The Los Angeles dealer and artist agent Stefan Simchowitz and the Dublin dealer Jonathan Ellis King have settled their legal case against the Ghanaian artist Ibrahim Mahama. A Californian court dismissed the lawsuit on 4 May after a lengthy battle that first began in June 2015 when the dealers sued Mahama for declaring hundreds of jute sack works inauthentic, potentially costing them $4.5m.

The row centred on six lots of jute sack material, which Mahama sold to Simchowitz and Ellis King for £90,000 in 2013. The artist repurposes the coarse brown sacks that are used to transport coal in Ghana, stitching them together to create tapestry-like installations.

Mahama countersued in March, claiming that Simchowitz and Ellis King “mutilated” his work by cutting it up into around 300 pieces, and stretching and framing them to sell individually “all without any required written authorisation” from the artist. Mahama’s countersuit alleged the dealers violated the 1990 Visual Artists Rights Act, which protects an artist from “any intentional distortion, mutilation, or other modification of the work”.

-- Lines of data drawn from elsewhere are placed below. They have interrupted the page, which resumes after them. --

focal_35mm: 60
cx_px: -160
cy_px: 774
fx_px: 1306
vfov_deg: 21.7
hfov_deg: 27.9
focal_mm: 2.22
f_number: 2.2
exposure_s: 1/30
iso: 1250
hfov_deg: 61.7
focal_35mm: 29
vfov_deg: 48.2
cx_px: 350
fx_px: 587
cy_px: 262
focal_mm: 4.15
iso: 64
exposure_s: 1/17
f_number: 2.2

However, Simchowitz and Ellis King claimed Mahama agreed to create “a series of smaller, unique art works” from four of the six lots of jute material, which they would have “the exclusive right to sell”. According to the original complaint, Mahama signed the 294 “individual works” at Ellis King’s gallery in December 2014. After an exhibition at the gallery that month, 27 pieces were sold at around $16,700 each.

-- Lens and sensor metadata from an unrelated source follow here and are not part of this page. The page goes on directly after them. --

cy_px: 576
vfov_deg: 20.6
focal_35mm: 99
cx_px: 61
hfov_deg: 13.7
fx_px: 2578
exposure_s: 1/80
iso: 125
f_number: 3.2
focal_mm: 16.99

In their lawsuit, Simchowitz and Ellis King demanded the artist authenticate the works. Meanwhile, Mahama’s counterclaim sought an injunction preventing the dealers from selling any more pieces from the series.

The terms of the settlement remain confidential, although the case was permanently dismissed in its entirety. Both parties must pay their own costs and legal fees.